The range of hFE from 100 to 300 is listed only when the collector current is 10mA. So you can design at 10mA with a "typical" hFE of 200.
Then the average base current is 50uA and the current in the voltage divider feeding the base can be 250uA to 500uA.
Higher or lower collector and base current ratios will be similar.

If you select an emitter resistor value to have a couple of volts across it then it adds some negative feedback to cancel differences in hFE values of different transistors and cancels most of the base-emitter voltage differences of different transistors.
The emitter resistor also adds AC negative feedback that reduces the voltage gain and reduces distortion. Adding a bypass capacitor across the emitter resistor increases the AC gain.

Yes, you're worrying too much about hFE.

When designing an amp as above, the only time I use hFE is to determine the voltage divider resistors. As Audio said, the current through the voltage divider needs to be about 10 times the max Ib.

So choose the collector current you need (this depend upon what the amp is driving) & calculate Ib using the min hFE in the region of the collector current. eg. if you want Ic to be about 5 mA, then use hFE nearest, eg. if the data sheet gives it at 10 mA, then that is near enough.
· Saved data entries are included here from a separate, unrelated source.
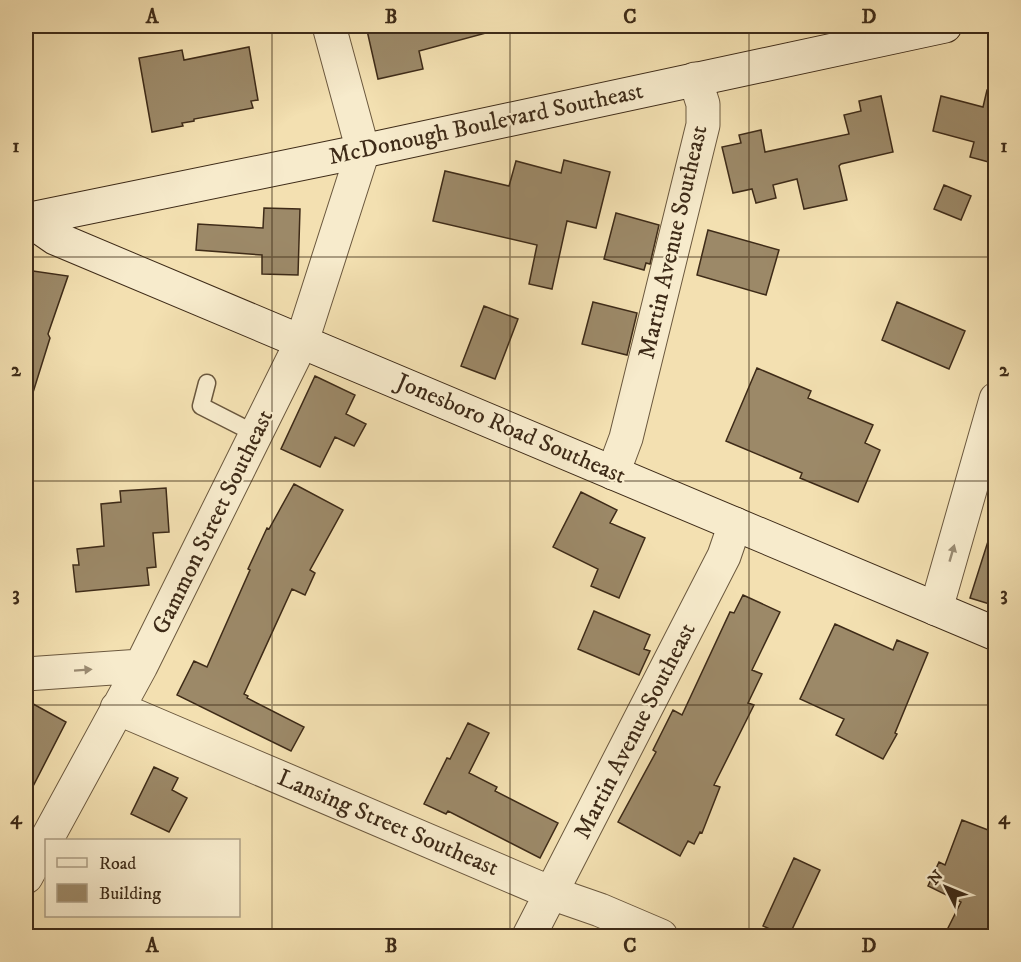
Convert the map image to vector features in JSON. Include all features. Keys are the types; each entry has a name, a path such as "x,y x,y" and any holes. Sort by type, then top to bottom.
{"street":[{"path":"329,26 363,151"},
{"name":"McDonough Boulevard Southeast","path":"27,220 363,151 945,26"},
{"name":"Martin Avenue Southeast","path":"613,472 626,438 703,125 703,104 695,80"},
{"name":"Gammon Street Southeast","path":"46,839 141,666 302,341 363,151"},
{"name":"Jonesboro Road Southeast","path":"27,220 55,238 996,634"},
{"path":"936,609 996,399"},
{"name":"Martin Avenue Southeast","path":"529,936 724,556 735,524"},
{"path":"26,674 141,666"},
{"name":"Lansing Street Southeast","path":"117,708 551,893 600,910 661,936"},
{"name":"Gammon Street Southeast","path":"26,877 45,842"}],"lane":[{"path":"207,383 201,406 256,434"}],"building":[{"path":"366,26 485,26 486,33 419,51 423,69 378,79"},
{"path":"249,47 258,100 251,101 253,108 194,119 194,121 182,123 183,126 152,132 139,58 182,50 184,60"},
{"path":"987,90 996,91 996,164 970,157 974,142 933,131 941,96 983,107"},
{"path":"881,96 893,152 839,166 847,200 804,209 797,179 773,185 776,198 756,203 752,189 733,193 722,147 741,143 739,135 761,130 765,152 849,134 844,115 861,111 859,101"},
{"path":"564,160 610,172 596,228 567,221 552,289 529,284 537,245 433,221 445,171 509,186 516,161 561,173"},
{"path":"944,185 971,196 961,220 934,209"},
{"path":"264,208 300,209 298,275 262,274 262,255 196,250 198,224 263,228"},
{"path":"616,213 659,225 650,264 646,263 644,270 604,259"},
{"path":"708,230 779,250 766,295 697,275"},
{"path":"26,270 68,276 48,334 50,338 31,399 26,398"},
{"path":"593,302 637,313 627,355 582,344"},
{"path":"897,302 965,331 949,369 882,340"},
{"path":"484,306 518,319 495,379 461,366"},
{"path":"757,368 811,391 808,398 873,425 865,443 880,450 858,502 800,478 802,473 726,441"},
{"path":"315,376 355,395 346,414 366,424 354,446 335,437 320,467 281,449"},
{"path":"294,484 343,510 310,570 315,573 305,595 292,589 244,694 248,696 247,698 304,727 291,751 177,695 194,661 207,667 267,528 269,529"},
{"path":"166,488 169,532 153,533 156,567 147,568 149,585 76,592 73,565 79,565 77,549 104,546 101,504 121,502 120,491"},
{"path":"581,492 617,510 610,523 645,538 619,598 591,586 598,569 553,547"},
{"path":"990,535 996,536 996,606 970,598"},
{"path":"743,595 780,612 752,670 762,674 748,703 754,705 714,785 720,787 702,833 700,832 694,844 688,841 680,856 618,822 656,752 653,750 673,710 682,715 730,612 734,613"},
{"path":"594,611 650,635 644,649 650,651 639,675 578,649"},
{"path":"835,624 893,650 897,640 928,653 895,733 897,734 883,759 836,735 844,719 800,699"},
{"path":"26,700 66,722 26,800"},
{"path":"468,723 489,733 469,773 497,787 495,791 558,823 540,858 448,811 446,814 424,804"},
{"path":"154,767 178,778 172,790 187,798 169,832 131,814"},
{"path":"962,820 996,833 996,936 944,936 961,902 928,886 939,862 945,865"},
{"path":"794,858 820,870 789,936 785,936 763,926"}]}
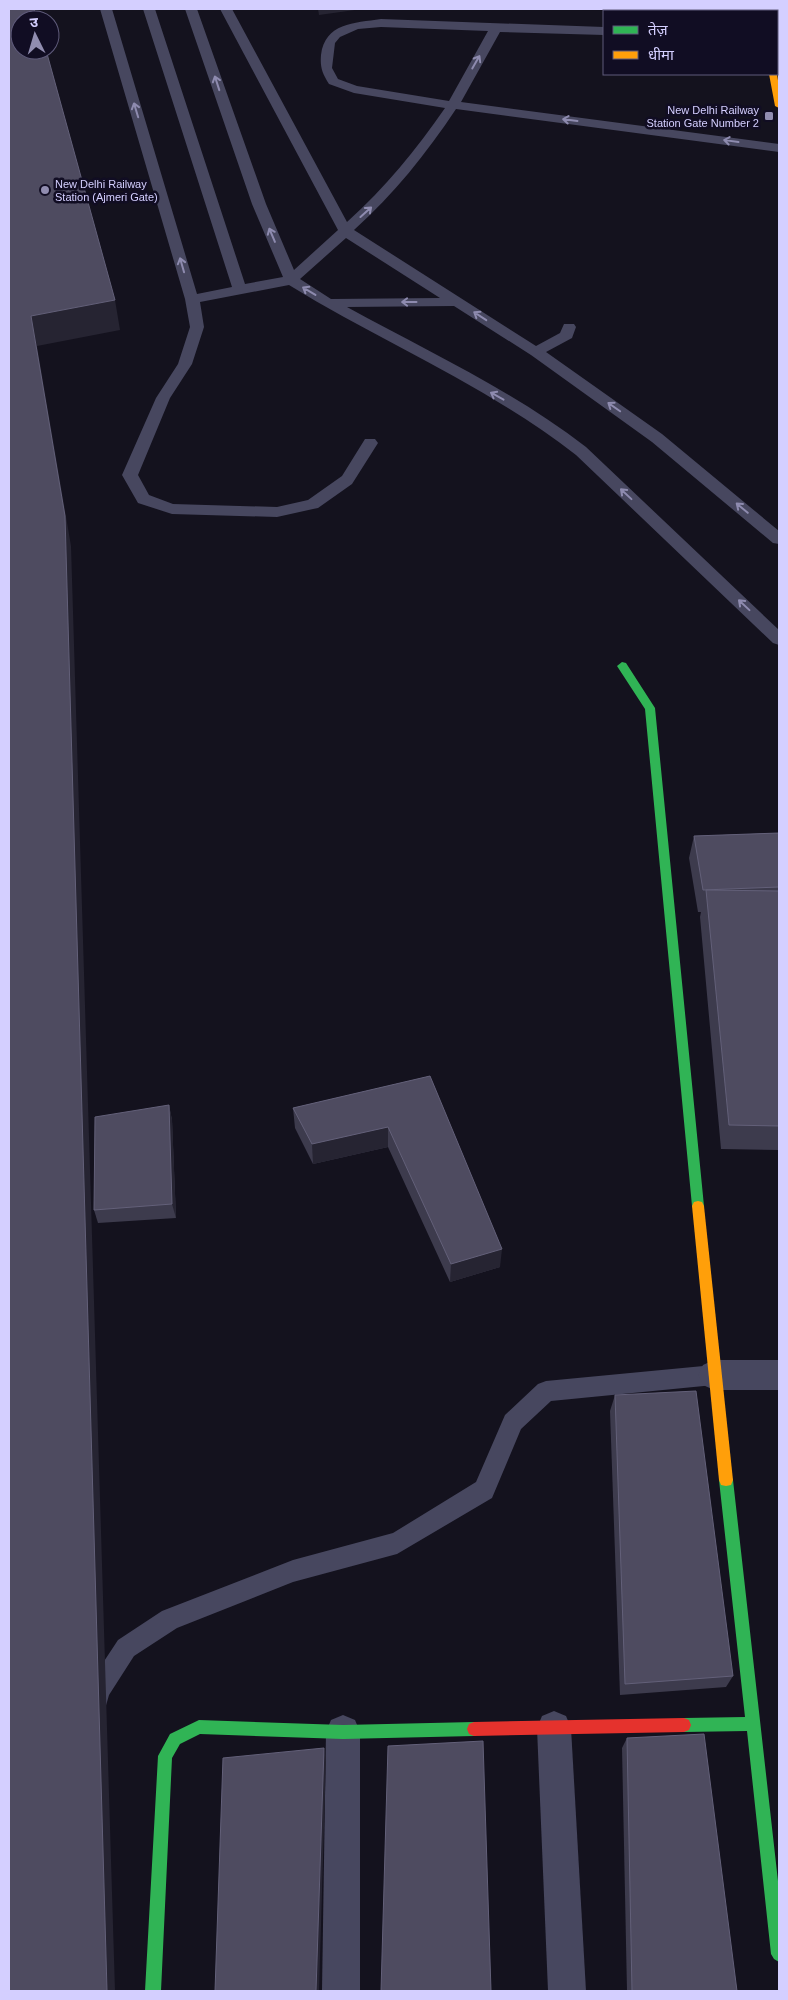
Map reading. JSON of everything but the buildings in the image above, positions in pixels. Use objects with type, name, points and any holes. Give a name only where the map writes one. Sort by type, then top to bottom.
[{"type":"street","points":[[772,75],[779,100]]},
{"type":"street","points":[[622,666],[650,708],[714,1375],[779,1954]]},
{"type":"street","points":[[714,1375],[779,1375]]},
{"type":"street","points":[[153,1991],[165,1756],[175,1739],[199,1727],[343,1732],[753,1724]]},
{"type":"street","points":[[554,1728],[567,1991]]},
{"type":"street","points":[[341,1991],[343,1732]]},
{"type":"lane","points":[[106,9],[192,299],[197,327],[186,364],[163,398],[130,475],[143,499],[172,509],[277,512],[313,504],[347,480],[370,443]]},
{"type":"lane","points":[[150,9],[240,290]]},
{"type":"lane","points":[[191,9],[259,204],[291,280],[518,407],[558,433],[580,451],[779,639]]},
{"type":"lane","points":[[226,9],[345,231],[536,352],[658,438],[779,539]]},
{"type":"lane","points":[[603,31],[381,22],[356,26],[336,34],[329,42],[326,68],[333,81],[354,89],[454,105],[779,148]]},
{"type":"lane","points":[[192,299],[291,280],[377,202],[423,149],[454,105],[496,28]]},
{"type":"lane","points":[[328,302],[457,302]]},
{"type":"lane","points":[[536,352],[567,335],[569,327]]},
{"type":"lane","points":[[97,1721],[97,1692],[126,1648],[170,1619],[293,1571],[396,1543],[484,1490],[513,1422],[546,1391],[714,1375]]},
{"type":"traffic: fast","points":[[622,666],[650,708],[698,1206]]},
{"type":"traffic: fast","points":[[726,1480],[779,1954]]},
{"type":"traffic: fast","points":[[684,1725],[753,1724]]},
{"type":"traffic: fast","points":[[153,1991],[165,1756],[175,1739],[199,1727],[343,1732],[474,1729]]},
{"type":"traffic: slow","points":[[773,75],[779,106]]},
{"type":"traffic: slow","points":[[698,1206],[726,1480]]},
{"type":"traffic: jam","points":[[474,1729],[684,1725]]},
{"type":"place","name":"New Delhi Railway Station Gate Number 2","points":[[769,116]]},
{"type":"place","name":"New Delhi Railway Station (Ajmeri Gate)","points":[[45,190]]}]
Then choose the emitter voltage (Audio suggested 2 Volt which is reasonable) add 0.7 to give you the approx base voltage & then design a voltage divider that gives you approx that voltage & has a current approx 10 * Ib through the resistors.

Then you can calculate the emitter resistor to give you about 2 Volt & the collector resistor to set the quiescent collector voltage about mid way between cut-off & saturation.

eg. If you have a 10 Volt supply & about 2 Volt at the emitter, then about 6 Volt is reasonable.